◆ How to complete this task
Images should be omitted while the rest of the data is duplicated exactly.

◆ Records supplied
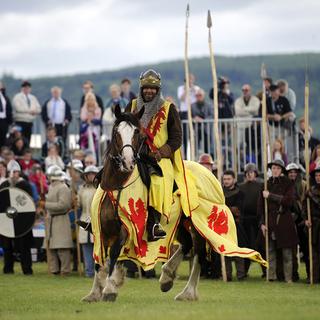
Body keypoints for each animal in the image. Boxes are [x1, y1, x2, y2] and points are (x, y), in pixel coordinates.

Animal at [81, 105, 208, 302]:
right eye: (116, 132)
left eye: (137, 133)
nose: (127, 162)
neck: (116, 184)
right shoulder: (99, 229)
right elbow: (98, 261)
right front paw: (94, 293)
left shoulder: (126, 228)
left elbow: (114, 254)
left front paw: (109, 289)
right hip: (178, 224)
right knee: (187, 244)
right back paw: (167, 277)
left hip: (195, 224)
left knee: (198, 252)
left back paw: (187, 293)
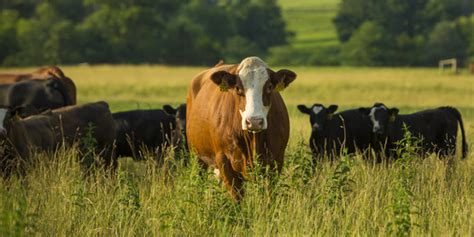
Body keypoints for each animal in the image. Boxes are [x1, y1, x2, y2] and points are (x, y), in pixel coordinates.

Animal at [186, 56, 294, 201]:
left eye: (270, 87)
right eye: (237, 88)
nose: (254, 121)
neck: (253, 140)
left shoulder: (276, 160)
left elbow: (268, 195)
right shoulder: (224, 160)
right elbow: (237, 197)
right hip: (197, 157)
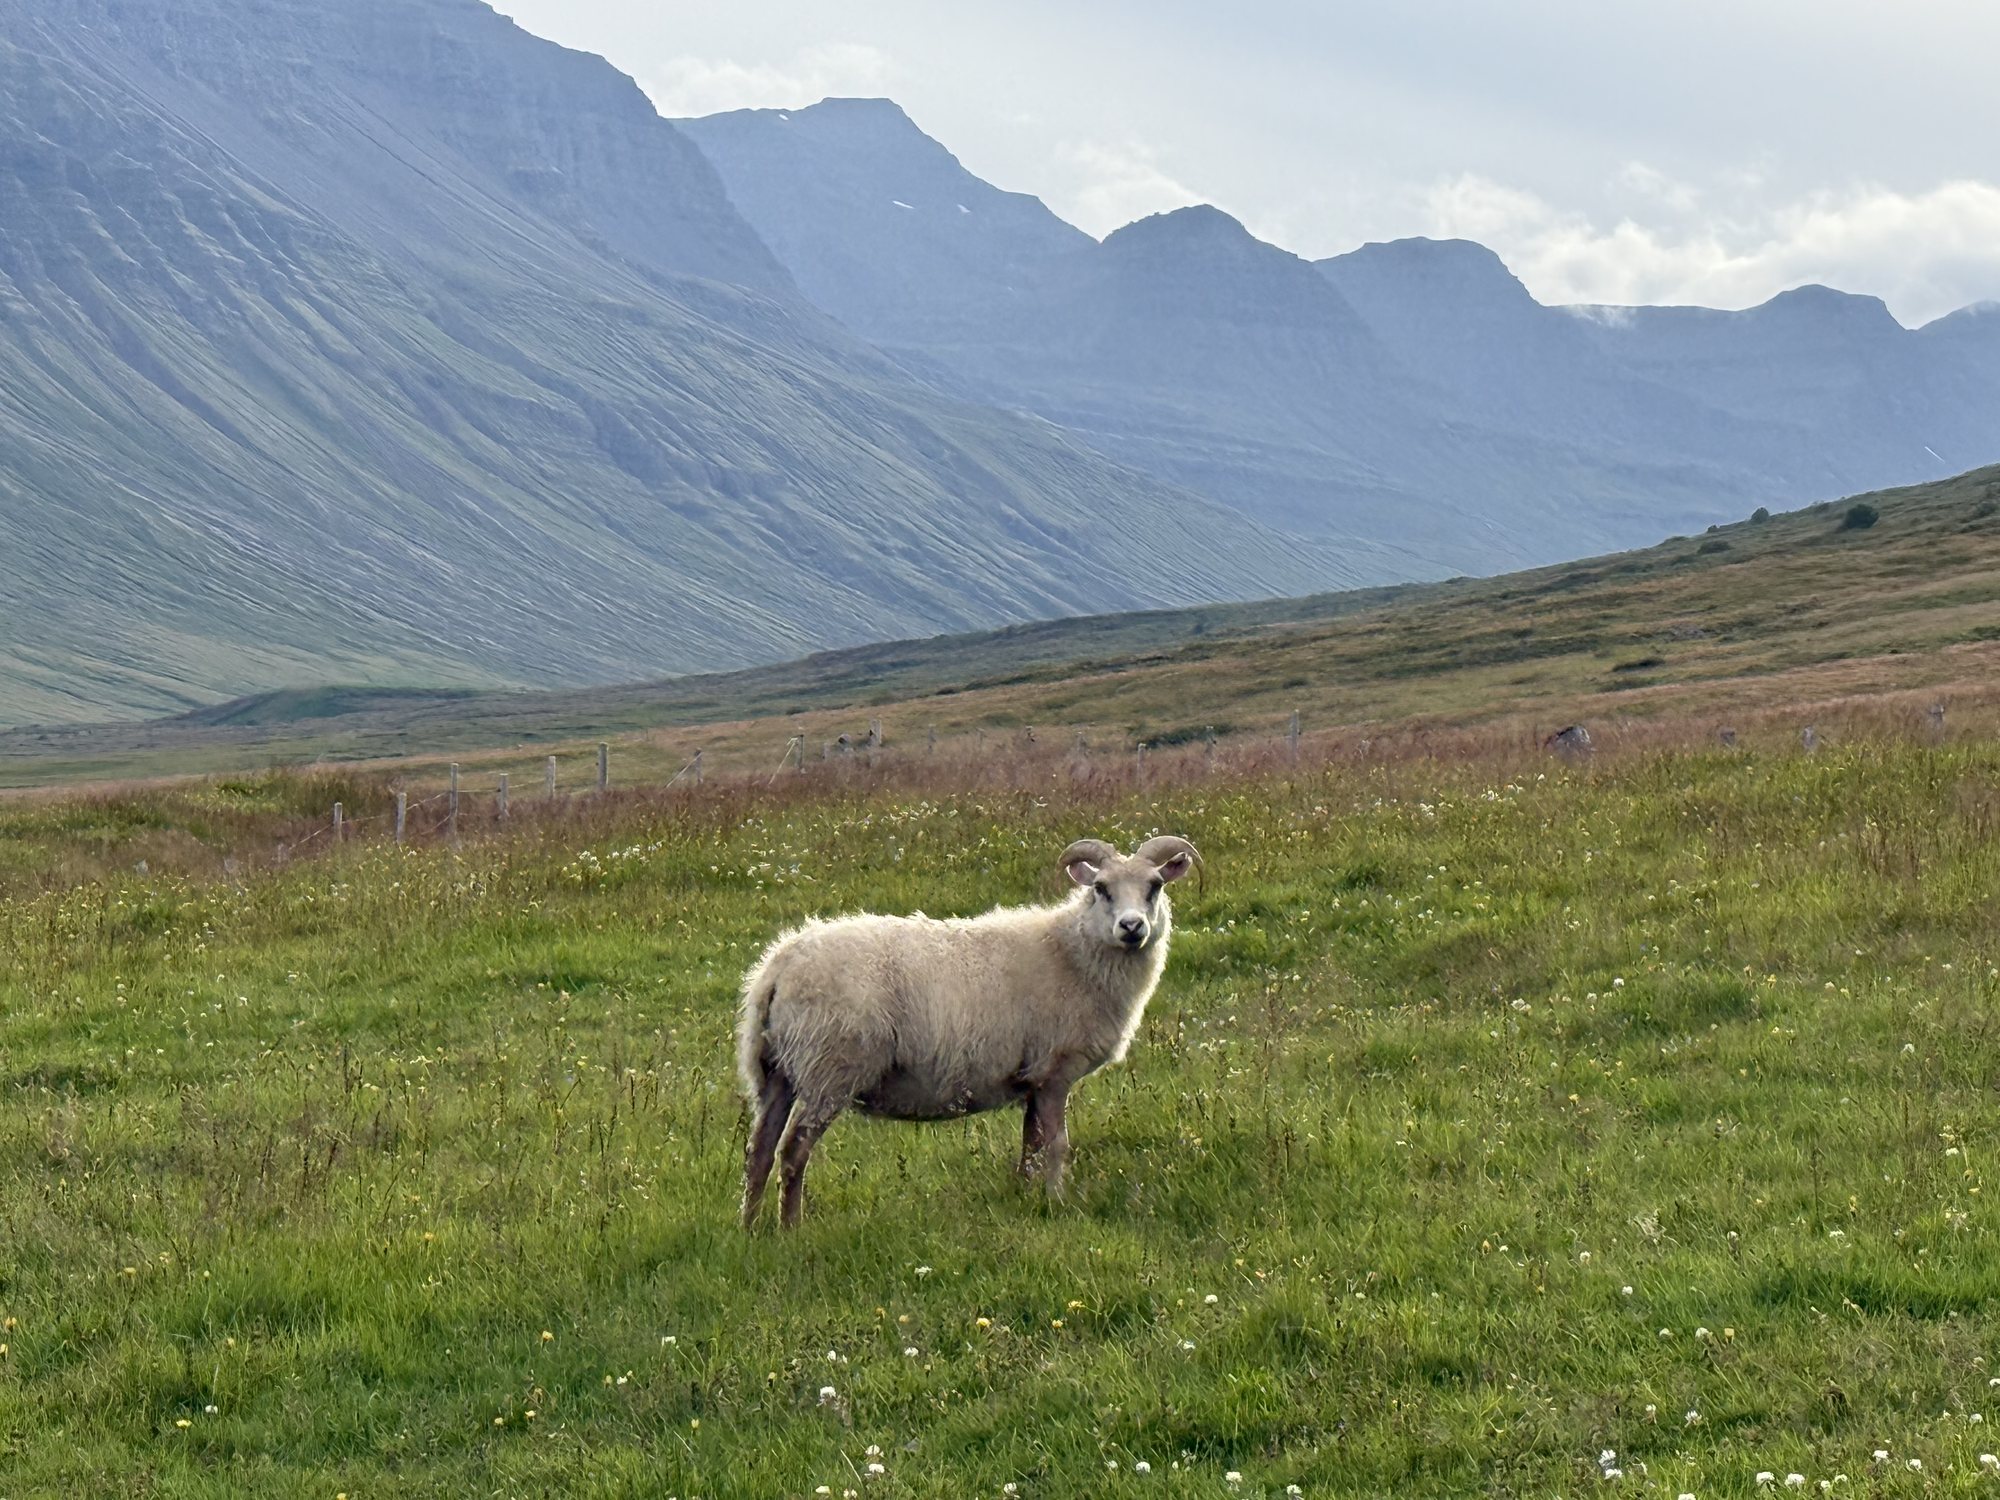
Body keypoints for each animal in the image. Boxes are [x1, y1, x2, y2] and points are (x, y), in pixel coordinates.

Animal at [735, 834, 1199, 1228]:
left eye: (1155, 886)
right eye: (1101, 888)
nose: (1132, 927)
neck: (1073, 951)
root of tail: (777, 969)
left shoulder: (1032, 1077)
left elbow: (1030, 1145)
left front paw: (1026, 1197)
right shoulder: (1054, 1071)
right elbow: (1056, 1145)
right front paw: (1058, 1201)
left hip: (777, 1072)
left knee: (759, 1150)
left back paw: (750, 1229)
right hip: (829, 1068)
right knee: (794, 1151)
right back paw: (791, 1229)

◆ Completed task
Body keypoints for each animal in the image. Boxes are [x1, y1, x2, y2] and points are (x, y), in pixel coordinates.

Animal at [81, 105, 208, 302]:
right eye: (116, 132)
left eye: (137, 133)
nose: (127, 162)
neck: (116, 184)
right shoulder: (99, 229)
right elbow: (98, 261)
right front paw: (94, 293)
left shoulder: (126, 228)
left elbow: (114, 254)
left front paw: (109, 289)
right hip: (178, 224)
right knee: (187, 244)
right back paw: (167, 277)
left hip: (195, 224)
left knee: (198, 252)
left back paw: (187, 293)
Body keypoints for each animal in the image. Boxes are [x1, y1, x2, y2] and points are (x, y), in pixel coordinates.

Animal at [186, 56, 294, 201]:
left eye: (270, 87)
right eye: (237, 88)
nose: (254, 121)
neck: (253, 140)
left shoulder: (276, 160)
left elbow: (268, 195)
right shoulder: (224, 160)
right elbow: (237, 197)
right hip: (197, 157)
Body keypoints for each animal in the image. Boxes are [x1, y1, x2, y2] and points are (x, y), in pixel coordinates.

Animal at [735, 834, 1199, 1228]:
left eye: (1155, 886)
right eye: (1101, 888)
nose: (1132, 927)
neck: (1073, 951)
root of tail: (777, 969)
left shoulder: (1032, 1077)
left elbow: (1030, 1145)
left front paw: (1026, 1197)
right shoulder: (1054, 1071)
right elbow: (1056, 1145)
right front paw: (1058, 1201)
left hip: (777, 1072)
left knee: (759, 1150)
left back paw: (750, 1229)
right hip: (829, 1068)
right knee: (794, 1151)
right back paw: (791, 1229)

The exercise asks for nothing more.